21. The method of claim 15, further comprising determining a second video segment size, wherein the second video segment is of a size approximately equivalent to the determined second video segment size.

22. The method of claim 15, wherein the capability of the wireless device is one of a speed of a processor of the wireless device, a resolution of a camera of the wireless device, and a bitrate at which a microphone of the wireless device is capable of capturing audio.

23. The method of claim 15, further comprising determining a session ID common to the first and second video segments.

24. The method of claim 15, wherein the determining the first video segment size comprises determining the first video segment size such that video data lost or delayed during the transmission the first video segment can be retransmitted before the wireless device finishes capturing the second video segment.

25. The method of claim 15, further comprising compressing the first and second video segments before the transmitting the first and second video segments.

26. The method of claim 15, wherein the capturing comprises capturing a series of individual images and a corresponding audio track.

27. The method of claim 26, wherein the wireless device is an iPhone™.

28. A system for transmitting video for display on a display device, comprising:

means for receiving a plurality of video segments from a wireless device, wherein each video segment comprises video data captured by the wireless device;

means for determining a data rate at which at least one of the plurality of video segments was received;

means for determining a delay based at least in part on the data rate at which at least one of the plurality of video segments was received; and

means for transmitting the video segments for display on the display device, after waiting for a time approximately equivalent to the delay, in substantially the same order as the video segments were received,

wherein a size of the at least one video segment is determined based on at least one capability of the wireless device, and wherein the transmitting means is configured to transmit a first video segment while the receiving means is receiving or before the receiving means is receiving a last video segment.

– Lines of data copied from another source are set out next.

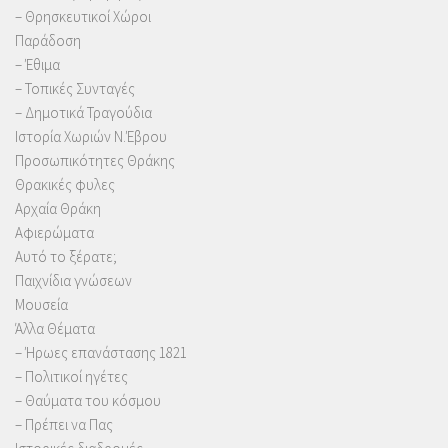
– Θρησκευτικοί Χώροι
Παράδοση
– Έθιμα
– Τοπικές Συνταγές
– Δημοτικά Τραγούδια
Ιστορία Χωριών Ν.Έβρου
Προσωπικότητες Θράκης
Θρακικές φυλες
Αρχαία Θράκη
Αφιερώματα
Αυτό το ξέρατε;
Παιχνίδια γνώσεων
Μουσεία
Άλλα Θέματα
– Ήρωες επανάστασης 1821
– Πολιτικοί ηγέτες
– Θαύματα του κόσμου
– Πρέπει να Πας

29. The system of claim 28, wherein the wireless device is a mobile telephone.

30. The system of claim 28, further comprising:

means for storing the received plurality of video segments; and

means for concatenating the plurality of video segments into a single file capable of being displayed by the display device.

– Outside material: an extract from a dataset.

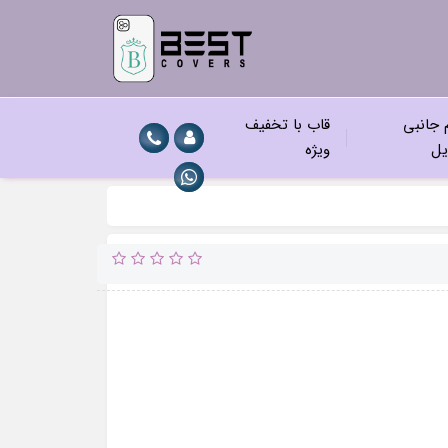
م جانبی
قاب با تخفیف
یل
ویژه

31. The method system of claim 28, wherein the size of each video segment is a length of approximately 15-20 seconds of video data.

32. The system of claim 28, wherein the delay is reception of 3-5 files when the data rate is approximately greater than 150 kbps.

33. A wireless device for transmitting video, comprising:

a determination module configured to determine a first video segment size based at least in part on a capability of the wireless device;

a camera configured to capture video data;

a memory configured to store at least a first video segment of a size approximately equivalent to the first video segment size, wherein the video segment comprises captured video data;

a processor configured to store at least the first video segment and a second video segment obtained from captured video data in the memory; and

a transmitter configured to transmit the first video segment from the memory for display on another device, and the second video segment from the memory following transmission of the first video segment,

wherein the processor is further configured to store the second video segment in the memory while the transmitter is transmitting the first video segment.

34. The wireless device of claim 33, wherein the wireless device is a mobile telephone.

35. The wireless device of claim 33, wherein the determination module is configured to determine the first video segment size by reference to a table associating a model or type of the wireless device with the first video segment size.

36. The wireless device of claim 33, wherein the first video segment size and a size of the second video segment is a length of approximately 15-20 seconds of video data.